Federal roof-strength standards require that these vehicles be made in such a way as to prevent a roof collapse in the event of an auto accident that causes a rollover. For SUV, pickup truck, and minivan makers, this results in wider, thicker A-pillars that can properly support the higher weight of the roofs. The size and placement of those larger A-pillars can result in blind spots not found in smaller passenger cars.

“It’s possible that the size, shape or location of the A-pillars that support the roof on either side of the windshield could make it harder for drivers of these larger vehicles to see crossing pedestrians when they are turning,” says IIHS Senior Transportation Engineer and study co-author, Wen Hu in an IIHS press release concerning the study.

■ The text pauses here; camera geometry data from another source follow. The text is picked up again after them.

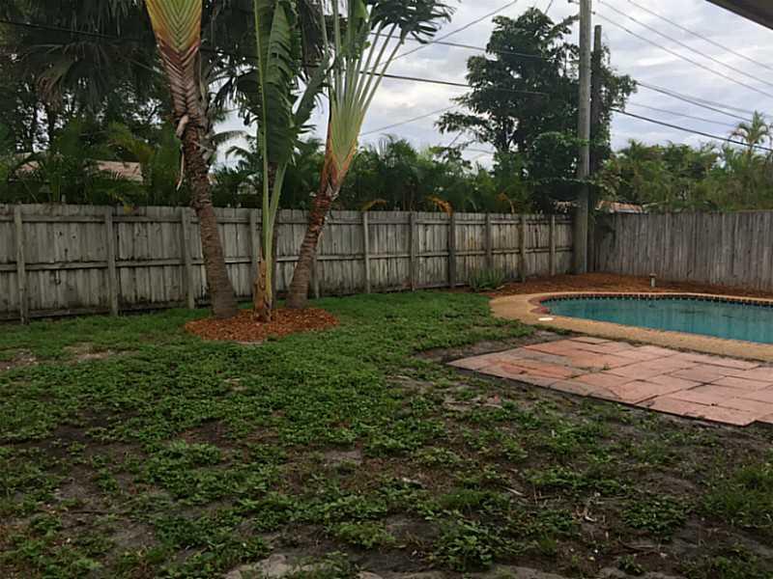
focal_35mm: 29
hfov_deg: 61.7
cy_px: 290
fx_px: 648
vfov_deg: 48.2
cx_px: 386
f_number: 2.2
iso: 32
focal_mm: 4.15
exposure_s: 1/1041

While higher overall ride height was also cited as a possible contributing factor to the dangers the vehicles present to pedestrians, trucks can present additional forward visibility problems due to their often higher and longer hoods. A Consumer Reports article from June 2021 noted an almost 11% increase in the hood height of passenger trucks since 2000. The higher hoods make it far more difficult to see pedestrians near the front of the vehicles.

Within the 11 years between 2009 and 2020, the U.S. saw a nearly 60% increase in automobile-involved pedestrian deaths. In that same year close to 55,000 pedestrians were injured in automobile accidents. The increase in SUVs, pickup trucks, minivans, and vans on U.S. roadways is believed to be a factor.